### [Work request]
Write out, word for word, every line in the data below from the one containing "Publicações" to the one containing "ation des messages.", both of them included.
--- Records for this task Enclosed Below ---
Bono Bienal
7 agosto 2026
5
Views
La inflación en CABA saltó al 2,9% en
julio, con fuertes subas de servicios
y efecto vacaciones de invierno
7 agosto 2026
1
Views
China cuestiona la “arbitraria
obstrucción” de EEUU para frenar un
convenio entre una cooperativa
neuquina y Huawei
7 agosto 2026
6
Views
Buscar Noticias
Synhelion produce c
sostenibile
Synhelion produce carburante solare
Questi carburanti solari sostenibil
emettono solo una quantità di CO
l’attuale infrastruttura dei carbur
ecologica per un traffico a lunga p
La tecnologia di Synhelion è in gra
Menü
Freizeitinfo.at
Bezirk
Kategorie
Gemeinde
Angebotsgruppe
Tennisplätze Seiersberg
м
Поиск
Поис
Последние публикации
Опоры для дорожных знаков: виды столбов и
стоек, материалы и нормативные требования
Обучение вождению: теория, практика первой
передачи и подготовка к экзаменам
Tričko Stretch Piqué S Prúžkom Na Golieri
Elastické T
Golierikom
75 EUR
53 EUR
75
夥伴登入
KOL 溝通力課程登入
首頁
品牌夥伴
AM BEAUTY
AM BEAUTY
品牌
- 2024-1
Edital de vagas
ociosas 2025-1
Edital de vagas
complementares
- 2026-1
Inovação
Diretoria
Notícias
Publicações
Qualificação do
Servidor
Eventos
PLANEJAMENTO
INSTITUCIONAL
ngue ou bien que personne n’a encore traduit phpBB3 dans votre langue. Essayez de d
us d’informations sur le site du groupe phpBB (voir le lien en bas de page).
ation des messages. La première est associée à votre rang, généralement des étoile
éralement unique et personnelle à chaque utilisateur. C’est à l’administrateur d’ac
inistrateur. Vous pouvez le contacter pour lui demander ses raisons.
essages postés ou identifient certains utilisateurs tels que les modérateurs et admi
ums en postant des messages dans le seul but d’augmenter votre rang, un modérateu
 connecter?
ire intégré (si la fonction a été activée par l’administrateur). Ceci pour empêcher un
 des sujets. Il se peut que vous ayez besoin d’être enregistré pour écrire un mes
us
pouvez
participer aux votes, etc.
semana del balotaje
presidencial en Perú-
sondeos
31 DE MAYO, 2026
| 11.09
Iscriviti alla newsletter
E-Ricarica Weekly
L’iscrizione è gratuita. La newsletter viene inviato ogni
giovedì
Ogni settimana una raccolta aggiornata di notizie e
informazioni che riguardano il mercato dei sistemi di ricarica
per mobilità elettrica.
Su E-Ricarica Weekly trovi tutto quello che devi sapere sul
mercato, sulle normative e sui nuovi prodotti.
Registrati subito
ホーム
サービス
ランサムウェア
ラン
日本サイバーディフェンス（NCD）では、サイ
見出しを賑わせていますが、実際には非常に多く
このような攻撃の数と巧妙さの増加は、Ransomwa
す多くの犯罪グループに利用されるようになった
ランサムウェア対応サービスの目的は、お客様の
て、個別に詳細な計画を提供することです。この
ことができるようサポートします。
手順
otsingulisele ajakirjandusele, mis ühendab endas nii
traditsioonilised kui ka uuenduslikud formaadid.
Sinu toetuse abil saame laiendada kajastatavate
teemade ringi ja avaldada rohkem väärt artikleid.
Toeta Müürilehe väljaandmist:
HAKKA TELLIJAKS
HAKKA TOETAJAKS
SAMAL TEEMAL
--- End of Enclosed Records for this task ---
### [Completed exercise]
Publicações
Qualificação do
Servidor
Eventos
PLANEJAMENTO
INSTITUCIONAL
ngue ou bien que personne n’a encore traduit phpBB3 dans votre langue. Essayez de d
us d’informations sur le site du groupe phpBB (voir le lien en bas de page).
ation des messages. La première est associée à votre rang, généralement des étoile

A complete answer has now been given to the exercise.